La vitesse avec laquelle on confectionne, et jeté les habits est à revoir. Toute notre vie terrestre, on est entourés, bercés accompagnés par les textiles. On a oublié leur valeur, la peine avec laquelle on exploite, colorie, confectionne et tout l’effort et l’amour des personnes qui font partie de tous ces processus. Pour moi ce parcours est parallèle au nôtre, et donc l’ignorer ou pire le banaliser c’est d’oublier un peu notre humanité.

Comment percevez-vous cette spiritualité ́ et l’innovation créative à travers vos pièces émouvantes et parfois surprenantes qui entremêlent des thèmes intimes ?

Mes œuvres sont le fruit de ma compréhension de la spiritualité. Ma vie et mes expériences. Elles sont créées en méditant et priant et j’espère qu’elles créent aussi un espace / moment de méditation pour le spectateur à son tour. Elles sont innovantes, car je n’adresse pas les choses de façon directe.
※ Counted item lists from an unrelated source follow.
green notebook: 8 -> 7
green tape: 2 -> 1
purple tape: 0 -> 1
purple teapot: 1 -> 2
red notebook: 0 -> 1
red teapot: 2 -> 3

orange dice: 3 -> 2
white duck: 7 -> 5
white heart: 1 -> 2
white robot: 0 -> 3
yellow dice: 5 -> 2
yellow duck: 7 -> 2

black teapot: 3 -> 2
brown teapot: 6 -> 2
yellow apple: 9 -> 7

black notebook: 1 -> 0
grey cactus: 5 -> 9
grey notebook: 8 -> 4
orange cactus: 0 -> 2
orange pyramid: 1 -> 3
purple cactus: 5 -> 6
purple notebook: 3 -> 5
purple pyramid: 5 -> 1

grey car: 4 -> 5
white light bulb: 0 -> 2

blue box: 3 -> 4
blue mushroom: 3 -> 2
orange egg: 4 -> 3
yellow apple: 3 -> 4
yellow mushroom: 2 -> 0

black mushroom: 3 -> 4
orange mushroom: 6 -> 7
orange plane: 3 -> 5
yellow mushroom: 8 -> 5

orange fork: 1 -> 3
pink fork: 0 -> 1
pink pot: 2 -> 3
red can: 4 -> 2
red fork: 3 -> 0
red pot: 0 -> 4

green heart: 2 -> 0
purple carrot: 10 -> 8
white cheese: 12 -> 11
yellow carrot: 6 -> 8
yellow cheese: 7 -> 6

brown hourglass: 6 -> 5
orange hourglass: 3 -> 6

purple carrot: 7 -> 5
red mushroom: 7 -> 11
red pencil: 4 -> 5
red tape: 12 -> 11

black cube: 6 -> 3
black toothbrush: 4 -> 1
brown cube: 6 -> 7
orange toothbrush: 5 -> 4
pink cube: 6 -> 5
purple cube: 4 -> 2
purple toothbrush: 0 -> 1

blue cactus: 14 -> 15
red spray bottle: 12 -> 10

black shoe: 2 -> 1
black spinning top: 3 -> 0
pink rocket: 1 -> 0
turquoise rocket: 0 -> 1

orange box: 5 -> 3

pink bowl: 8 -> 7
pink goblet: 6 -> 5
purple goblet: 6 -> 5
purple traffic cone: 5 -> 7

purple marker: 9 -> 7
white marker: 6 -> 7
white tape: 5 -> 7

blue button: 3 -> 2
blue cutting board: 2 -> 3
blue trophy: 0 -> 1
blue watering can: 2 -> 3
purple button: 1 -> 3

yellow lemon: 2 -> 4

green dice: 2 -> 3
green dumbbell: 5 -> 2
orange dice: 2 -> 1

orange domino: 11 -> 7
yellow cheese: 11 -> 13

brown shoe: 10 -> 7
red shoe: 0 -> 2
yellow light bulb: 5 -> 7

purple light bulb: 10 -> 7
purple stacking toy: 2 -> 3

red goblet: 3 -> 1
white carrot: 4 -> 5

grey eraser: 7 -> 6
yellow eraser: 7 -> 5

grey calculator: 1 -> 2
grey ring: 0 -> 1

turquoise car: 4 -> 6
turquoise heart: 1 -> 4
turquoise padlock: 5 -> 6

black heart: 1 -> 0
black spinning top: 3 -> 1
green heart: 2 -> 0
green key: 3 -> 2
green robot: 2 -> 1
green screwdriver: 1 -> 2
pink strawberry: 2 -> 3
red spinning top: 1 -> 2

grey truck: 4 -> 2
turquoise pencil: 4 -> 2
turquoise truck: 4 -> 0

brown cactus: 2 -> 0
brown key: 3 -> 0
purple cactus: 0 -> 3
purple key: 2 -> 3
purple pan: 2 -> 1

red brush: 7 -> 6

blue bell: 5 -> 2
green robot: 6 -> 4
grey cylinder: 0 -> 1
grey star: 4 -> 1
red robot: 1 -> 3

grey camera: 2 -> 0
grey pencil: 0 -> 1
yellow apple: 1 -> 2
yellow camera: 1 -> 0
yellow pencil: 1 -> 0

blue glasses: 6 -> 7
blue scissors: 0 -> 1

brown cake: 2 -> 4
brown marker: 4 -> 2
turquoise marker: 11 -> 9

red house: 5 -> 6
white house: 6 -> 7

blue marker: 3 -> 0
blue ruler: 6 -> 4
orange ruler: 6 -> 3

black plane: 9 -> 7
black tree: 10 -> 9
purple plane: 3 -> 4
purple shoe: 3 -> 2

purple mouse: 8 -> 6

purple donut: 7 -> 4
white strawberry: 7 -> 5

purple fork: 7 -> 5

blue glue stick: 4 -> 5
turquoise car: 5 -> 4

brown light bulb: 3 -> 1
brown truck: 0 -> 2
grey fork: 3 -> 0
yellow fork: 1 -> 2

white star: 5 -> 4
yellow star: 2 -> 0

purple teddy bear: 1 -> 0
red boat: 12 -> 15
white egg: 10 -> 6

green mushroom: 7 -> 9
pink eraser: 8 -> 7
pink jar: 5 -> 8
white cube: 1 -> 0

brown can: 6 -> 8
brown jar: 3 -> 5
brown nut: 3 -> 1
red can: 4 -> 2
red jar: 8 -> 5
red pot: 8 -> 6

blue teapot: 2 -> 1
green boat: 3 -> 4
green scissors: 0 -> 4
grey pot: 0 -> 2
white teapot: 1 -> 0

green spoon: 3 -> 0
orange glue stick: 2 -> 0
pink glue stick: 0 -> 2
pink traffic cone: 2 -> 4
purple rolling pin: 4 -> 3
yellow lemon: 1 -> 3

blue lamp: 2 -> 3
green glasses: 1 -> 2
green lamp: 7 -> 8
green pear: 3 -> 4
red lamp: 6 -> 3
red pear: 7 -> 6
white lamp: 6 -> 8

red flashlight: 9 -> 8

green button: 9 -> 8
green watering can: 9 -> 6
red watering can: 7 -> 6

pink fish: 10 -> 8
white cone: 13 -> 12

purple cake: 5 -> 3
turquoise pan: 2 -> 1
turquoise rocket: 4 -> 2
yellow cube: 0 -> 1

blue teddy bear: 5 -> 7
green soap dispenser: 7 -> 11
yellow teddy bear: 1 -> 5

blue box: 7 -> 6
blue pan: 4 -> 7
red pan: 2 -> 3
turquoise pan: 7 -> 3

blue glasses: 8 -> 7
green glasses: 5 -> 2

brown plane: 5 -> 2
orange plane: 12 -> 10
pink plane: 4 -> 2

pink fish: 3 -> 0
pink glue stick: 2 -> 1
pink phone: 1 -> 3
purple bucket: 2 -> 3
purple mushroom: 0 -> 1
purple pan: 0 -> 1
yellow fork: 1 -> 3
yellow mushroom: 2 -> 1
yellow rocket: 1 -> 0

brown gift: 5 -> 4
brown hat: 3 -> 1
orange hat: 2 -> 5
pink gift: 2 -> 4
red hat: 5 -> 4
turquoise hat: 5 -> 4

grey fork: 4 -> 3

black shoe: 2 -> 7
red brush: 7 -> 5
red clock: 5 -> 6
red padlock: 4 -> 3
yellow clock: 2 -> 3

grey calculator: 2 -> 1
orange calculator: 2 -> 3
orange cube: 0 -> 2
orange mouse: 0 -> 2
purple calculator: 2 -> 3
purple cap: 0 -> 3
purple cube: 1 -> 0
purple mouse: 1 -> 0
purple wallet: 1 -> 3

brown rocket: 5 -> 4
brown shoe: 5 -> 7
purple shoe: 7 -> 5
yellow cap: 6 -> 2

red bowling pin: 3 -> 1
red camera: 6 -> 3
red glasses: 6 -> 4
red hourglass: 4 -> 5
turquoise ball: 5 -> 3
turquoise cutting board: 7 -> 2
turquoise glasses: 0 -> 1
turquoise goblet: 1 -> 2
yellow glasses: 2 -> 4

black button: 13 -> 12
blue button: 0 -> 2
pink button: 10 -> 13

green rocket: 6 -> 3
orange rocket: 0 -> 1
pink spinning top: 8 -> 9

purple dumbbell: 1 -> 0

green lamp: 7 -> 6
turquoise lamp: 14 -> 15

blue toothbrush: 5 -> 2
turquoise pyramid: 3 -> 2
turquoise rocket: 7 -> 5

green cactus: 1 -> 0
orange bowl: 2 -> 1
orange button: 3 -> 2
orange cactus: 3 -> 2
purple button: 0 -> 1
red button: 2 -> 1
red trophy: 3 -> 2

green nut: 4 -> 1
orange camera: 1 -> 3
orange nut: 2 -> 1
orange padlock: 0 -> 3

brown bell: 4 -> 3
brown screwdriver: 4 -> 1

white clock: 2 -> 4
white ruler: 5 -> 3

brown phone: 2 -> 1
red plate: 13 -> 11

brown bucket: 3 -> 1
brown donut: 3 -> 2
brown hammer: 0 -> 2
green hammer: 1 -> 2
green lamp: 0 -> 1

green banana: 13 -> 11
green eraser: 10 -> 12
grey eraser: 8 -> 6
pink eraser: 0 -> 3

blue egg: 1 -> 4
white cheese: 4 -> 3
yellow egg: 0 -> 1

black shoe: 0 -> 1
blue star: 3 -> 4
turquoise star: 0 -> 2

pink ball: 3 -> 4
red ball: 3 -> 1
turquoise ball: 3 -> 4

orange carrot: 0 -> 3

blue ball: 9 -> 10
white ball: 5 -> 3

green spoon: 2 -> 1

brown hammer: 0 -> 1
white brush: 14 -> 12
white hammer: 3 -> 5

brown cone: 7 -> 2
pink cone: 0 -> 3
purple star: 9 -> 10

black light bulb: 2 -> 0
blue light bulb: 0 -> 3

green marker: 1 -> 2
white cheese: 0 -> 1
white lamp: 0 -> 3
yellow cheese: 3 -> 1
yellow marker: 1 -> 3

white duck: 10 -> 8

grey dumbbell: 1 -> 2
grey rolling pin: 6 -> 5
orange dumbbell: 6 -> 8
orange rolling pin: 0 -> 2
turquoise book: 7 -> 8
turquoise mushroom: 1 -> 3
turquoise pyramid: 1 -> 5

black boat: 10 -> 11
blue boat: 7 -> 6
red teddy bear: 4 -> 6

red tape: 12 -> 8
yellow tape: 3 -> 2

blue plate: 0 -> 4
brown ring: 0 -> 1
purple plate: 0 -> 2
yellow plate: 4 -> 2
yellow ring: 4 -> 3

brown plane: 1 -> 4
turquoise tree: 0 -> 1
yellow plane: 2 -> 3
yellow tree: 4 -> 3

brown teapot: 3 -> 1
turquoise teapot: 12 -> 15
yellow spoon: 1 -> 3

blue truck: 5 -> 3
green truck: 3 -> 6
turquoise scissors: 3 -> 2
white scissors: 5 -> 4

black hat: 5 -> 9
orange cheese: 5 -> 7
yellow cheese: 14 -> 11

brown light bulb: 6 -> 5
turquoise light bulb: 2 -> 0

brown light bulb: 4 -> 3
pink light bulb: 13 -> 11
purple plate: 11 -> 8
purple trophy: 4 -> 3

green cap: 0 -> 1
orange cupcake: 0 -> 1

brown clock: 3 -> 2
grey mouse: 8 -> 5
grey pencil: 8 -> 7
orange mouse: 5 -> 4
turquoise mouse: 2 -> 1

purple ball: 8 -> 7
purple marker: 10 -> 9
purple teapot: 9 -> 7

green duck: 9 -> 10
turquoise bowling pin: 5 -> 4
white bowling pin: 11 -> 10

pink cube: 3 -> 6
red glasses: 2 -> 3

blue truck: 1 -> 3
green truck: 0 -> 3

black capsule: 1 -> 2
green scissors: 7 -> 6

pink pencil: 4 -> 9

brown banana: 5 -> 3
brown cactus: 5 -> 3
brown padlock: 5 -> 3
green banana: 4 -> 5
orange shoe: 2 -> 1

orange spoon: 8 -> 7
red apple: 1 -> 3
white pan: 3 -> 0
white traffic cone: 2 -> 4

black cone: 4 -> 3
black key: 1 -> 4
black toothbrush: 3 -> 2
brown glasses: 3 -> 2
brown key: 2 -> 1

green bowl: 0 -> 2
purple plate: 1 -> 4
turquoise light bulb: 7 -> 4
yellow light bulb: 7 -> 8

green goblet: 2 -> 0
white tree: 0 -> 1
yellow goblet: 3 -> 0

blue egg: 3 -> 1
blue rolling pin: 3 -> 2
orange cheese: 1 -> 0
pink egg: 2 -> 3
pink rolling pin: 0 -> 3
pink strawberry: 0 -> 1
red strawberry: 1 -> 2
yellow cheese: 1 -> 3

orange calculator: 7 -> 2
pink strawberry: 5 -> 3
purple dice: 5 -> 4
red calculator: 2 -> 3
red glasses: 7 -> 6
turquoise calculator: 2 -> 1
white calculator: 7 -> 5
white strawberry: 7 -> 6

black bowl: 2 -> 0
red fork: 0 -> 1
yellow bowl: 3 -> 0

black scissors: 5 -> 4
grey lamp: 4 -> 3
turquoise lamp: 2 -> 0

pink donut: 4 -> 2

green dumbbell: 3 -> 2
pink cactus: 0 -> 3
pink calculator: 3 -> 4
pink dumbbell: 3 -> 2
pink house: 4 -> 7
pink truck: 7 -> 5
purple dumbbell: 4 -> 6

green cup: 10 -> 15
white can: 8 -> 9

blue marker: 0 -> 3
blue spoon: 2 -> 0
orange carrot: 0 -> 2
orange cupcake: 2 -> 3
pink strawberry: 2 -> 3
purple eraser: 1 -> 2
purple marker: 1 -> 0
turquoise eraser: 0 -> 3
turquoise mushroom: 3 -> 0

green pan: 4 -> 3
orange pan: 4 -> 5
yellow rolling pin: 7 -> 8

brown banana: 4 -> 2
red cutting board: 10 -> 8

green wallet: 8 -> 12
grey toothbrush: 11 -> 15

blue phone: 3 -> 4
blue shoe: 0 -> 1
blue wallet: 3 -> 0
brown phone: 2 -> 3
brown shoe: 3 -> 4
Une amie et collègue dit que la poésie est plus puissante que des paroles. J’emploie des symboles personnels, et métaphores pour exprimer mes idées. Si je prêche, je le fais à l’oblique.

Que devait-on finalement retenir du monde intérieur de Peter ?

J’espère toucher mon audience en partageant mon histoire. Qu’ils partagent également la leur pour enrichir le monde.